Features

Data passing

To pass data between the different pipeline steps, across different languages, we make use of the Apache Arrow project. The Orchest SDK provides a convenience wrapper of the project to be used within Orchest.

See Data passing to get started directly.

Installing additional packages

Orchest runs all your individual pipeline steps (e.g. .ipynb or .R scripts) in containers. The default images are based on the Jupyter Docker Stacks and come with a number of pre-installed packages.

To install additional packages or to run other terminal commands inside the base image, we support custom Images. We essentially create a new image by running your script inside the selected base image.

  1. Simply go to Images in the left menu pane.
  2. Select the base image. This image will be extended with your custom script.
  3. Click the “+” sign to add a commit to the base image. The commit represents the changes of your script.
  4. Choose a Commit name.
  5. Install additional packages, e.g. pip install tensorflow or sudo apt install vim.

Warning

Do not install packages by running !pip install <package-name> inside your Jupyter Notebook. This causes the package to be installed every time you run the pipeline step. It is not saved in the environment as containers are stateless!

Experiments

Before we get into experiments, it is good to first cover the notion of parameterizing your pipeline steps.

  1. Open a pipeline via the Pipelines option in the left menu pane.
  2. Click on a pipeline step to open its Properties.
  3. Towards the bottom you will find the Parameters section.
  4. Input some JSON like {"my-param": <param-value>}.
  5. Make sure to press the black Save button towards the top of your screen.

You can now access the value of those parameters (and even update them) from within the script of the respective pipeline step. See Parameters to get started on using parameters inside your scripts.

Now that we have covered how to parameterize your pipeline (steps) we will introduce experiments. With experiments you get to try out all your modeling ideas by iterating over different parameter values. For now you can think of it as a grid search. To start an experiment

  1. Make sure you have defined some parameters or you will only be able to schedule the pipeline as is.
  2. Click on Experiments in the left menu pane.
  3. Click the “+” sign to configure your experiment.
  4. Choose an “Experiment name” and the “Pipeline” you want to run the experiment for.
  5. Your default set of parameters are pre-loaded. By clicking on the values a JSON editor opens, allowing you to add additional values you would like to try out.
  6. If you would like to schedule the experiment to run at a specific time have a look at Scheduling. In case you don’t want your grid search to run every combination of your parameter values, you can deselect them through the Pipeline runs option.
  7. Press Run experiment.

To inspect the result of your experiment, simply click on the experiment you just created, choose a specific pipeline run (the one you want to inspect) and open View pipeline. The pipeline is now opened in Read only mode giving you the opportunity to check the logs or to open the HTML version of you notebooks.

Data sources

It is common for data to be stored elsewhere and to connect to those data sources from within your scripts. To make sure that all the secrets can be managed seperately, they are stored in a central place.
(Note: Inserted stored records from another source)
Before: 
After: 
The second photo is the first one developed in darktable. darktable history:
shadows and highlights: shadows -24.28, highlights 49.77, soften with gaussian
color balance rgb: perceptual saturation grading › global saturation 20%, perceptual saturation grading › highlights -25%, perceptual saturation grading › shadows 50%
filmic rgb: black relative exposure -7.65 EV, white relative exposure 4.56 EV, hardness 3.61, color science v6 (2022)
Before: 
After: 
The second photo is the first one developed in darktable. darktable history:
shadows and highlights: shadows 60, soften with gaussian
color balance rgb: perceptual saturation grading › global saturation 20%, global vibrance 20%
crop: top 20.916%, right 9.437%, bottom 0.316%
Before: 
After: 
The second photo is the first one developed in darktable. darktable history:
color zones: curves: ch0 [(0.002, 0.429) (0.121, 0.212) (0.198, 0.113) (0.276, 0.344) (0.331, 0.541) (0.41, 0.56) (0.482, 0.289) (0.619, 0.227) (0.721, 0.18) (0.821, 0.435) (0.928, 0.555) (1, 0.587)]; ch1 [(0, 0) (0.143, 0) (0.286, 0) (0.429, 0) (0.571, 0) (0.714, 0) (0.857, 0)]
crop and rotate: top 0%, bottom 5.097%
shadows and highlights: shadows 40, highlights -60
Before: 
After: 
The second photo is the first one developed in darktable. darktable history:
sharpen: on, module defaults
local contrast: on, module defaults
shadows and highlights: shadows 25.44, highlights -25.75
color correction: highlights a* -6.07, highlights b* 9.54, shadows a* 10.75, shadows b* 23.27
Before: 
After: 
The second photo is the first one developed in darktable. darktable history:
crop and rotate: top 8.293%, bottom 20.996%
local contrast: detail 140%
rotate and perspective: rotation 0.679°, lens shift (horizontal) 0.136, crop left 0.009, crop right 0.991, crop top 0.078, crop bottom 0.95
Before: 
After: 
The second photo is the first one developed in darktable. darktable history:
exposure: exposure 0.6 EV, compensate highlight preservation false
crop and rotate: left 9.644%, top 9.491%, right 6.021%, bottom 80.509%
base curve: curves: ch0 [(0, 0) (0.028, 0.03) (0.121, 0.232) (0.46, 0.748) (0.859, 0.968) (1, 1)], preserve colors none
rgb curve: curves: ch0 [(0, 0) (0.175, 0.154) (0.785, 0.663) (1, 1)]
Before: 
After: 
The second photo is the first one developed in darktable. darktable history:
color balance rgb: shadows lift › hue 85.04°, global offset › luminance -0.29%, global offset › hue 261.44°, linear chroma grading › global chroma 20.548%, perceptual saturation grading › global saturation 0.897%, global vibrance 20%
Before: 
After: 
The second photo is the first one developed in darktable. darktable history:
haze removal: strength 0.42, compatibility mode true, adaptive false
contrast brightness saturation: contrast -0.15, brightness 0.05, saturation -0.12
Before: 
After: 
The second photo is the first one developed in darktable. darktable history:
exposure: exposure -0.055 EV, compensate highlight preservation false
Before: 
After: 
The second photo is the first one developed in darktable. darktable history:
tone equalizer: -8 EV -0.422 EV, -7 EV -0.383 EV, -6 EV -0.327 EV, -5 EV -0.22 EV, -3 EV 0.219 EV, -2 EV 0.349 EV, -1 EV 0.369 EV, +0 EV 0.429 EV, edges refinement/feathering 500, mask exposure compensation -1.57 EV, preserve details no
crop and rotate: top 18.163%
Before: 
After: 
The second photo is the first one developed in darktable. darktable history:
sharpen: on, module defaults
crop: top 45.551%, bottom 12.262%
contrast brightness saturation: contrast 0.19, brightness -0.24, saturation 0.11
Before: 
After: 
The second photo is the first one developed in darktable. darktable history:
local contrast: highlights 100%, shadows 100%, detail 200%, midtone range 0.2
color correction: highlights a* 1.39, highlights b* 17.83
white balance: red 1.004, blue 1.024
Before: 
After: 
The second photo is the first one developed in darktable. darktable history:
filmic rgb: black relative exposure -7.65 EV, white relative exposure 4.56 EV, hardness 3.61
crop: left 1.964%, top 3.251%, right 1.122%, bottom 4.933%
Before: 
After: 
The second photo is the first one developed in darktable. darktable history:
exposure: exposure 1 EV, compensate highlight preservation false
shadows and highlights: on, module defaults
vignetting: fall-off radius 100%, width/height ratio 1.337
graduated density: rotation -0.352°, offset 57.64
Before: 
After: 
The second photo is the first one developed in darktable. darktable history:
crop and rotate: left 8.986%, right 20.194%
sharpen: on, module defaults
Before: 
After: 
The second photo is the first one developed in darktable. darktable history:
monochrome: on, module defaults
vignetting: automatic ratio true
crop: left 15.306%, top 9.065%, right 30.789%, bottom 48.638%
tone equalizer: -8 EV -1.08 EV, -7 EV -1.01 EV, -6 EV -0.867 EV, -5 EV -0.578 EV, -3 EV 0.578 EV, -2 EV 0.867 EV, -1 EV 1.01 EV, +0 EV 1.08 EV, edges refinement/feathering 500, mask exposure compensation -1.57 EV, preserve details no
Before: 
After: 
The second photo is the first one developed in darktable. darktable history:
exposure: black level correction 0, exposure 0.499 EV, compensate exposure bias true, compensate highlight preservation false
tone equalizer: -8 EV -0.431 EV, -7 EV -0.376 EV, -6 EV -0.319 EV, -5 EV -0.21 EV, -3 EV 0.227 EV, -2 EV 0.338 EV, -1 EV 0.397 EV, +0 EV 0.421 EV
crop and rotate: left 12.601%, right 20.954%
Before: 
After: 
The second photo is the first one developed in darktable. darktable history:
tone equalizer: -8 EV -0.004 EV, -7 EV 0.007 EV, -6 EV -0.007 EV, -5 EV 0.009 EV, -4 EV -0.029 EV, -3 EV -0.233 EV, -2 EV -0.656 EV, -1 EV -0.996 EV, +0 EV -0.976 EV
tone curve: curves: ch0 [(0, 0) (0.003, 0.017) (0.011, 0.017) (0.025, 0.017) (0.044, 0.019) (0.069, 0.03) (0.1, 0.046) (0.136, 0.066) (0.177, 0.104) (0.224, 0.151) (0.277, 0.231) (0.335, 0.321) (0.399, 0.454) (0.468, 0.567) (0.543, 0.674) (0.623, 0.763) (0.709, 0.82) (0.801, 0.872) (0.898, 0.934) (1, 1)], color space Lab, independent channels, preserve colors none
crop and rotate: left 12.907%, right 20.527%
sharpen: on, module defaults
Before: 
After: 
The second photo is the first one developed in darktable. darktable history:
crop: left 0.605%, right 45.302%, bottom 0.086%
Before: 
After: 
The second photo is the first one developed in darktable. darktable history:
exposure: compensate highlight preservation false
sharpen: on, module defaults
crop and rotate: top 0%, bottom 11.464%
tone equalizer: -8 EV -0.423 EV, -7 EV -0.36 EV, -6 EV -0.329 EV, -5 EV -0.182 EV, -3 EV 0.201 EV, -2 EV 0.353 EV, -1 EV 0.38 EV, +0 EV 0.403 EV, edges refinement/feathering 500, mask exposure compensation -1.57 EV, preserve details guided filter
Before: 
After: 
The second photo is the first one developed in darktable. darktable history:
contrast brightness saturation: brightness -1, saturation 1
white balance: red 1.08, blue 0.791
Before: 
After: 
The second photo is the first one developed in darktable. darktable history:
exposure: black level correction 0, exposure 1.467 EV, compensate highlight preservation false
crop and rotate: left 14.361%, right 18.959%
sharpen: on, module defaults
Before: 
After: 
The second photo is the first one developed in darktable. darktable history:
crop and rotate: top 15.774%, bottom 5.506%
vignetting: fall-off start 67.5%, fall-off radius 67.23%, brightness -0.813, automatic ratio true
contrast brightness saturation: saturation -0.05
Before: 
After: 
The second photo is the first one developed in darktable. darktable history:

Get started with data sources by configuring one through the Data sources option in the left pane menu.

  1. Click on Data sources in the left menu pane.
  2. Click on the “+” sign to add a data source.
  3. Specify a “Name” and “Data source type”.
  4. Put in the “Connection details” to connect to the data source. For example for a MySQL database, you’d have to specify the “Host”, “Database name”, “Username” and “Password”.
  5. Lastly, press Save.

Next, see Data sources in the SDK section to get started with data sources from within your scripts.

Note

For full reproducibility of your experiments, Orchest creates a snapshot of your active pipeline directory. Therefore it is recommended to never write large amounts of data to your pipeline directory but to use the Filesystem directory data source type instead. It is nothing more than a special path that gets mounted for the purpose of storing large amounts of data.

Tips and tricks

  • Hold down <Space> inside the pipeline editor to drag the canvas (similar to design tools such as Sketch).
  • On your host machine, in the terminal, run docker ps -f network=orchest to see all the containers that Orchest is running.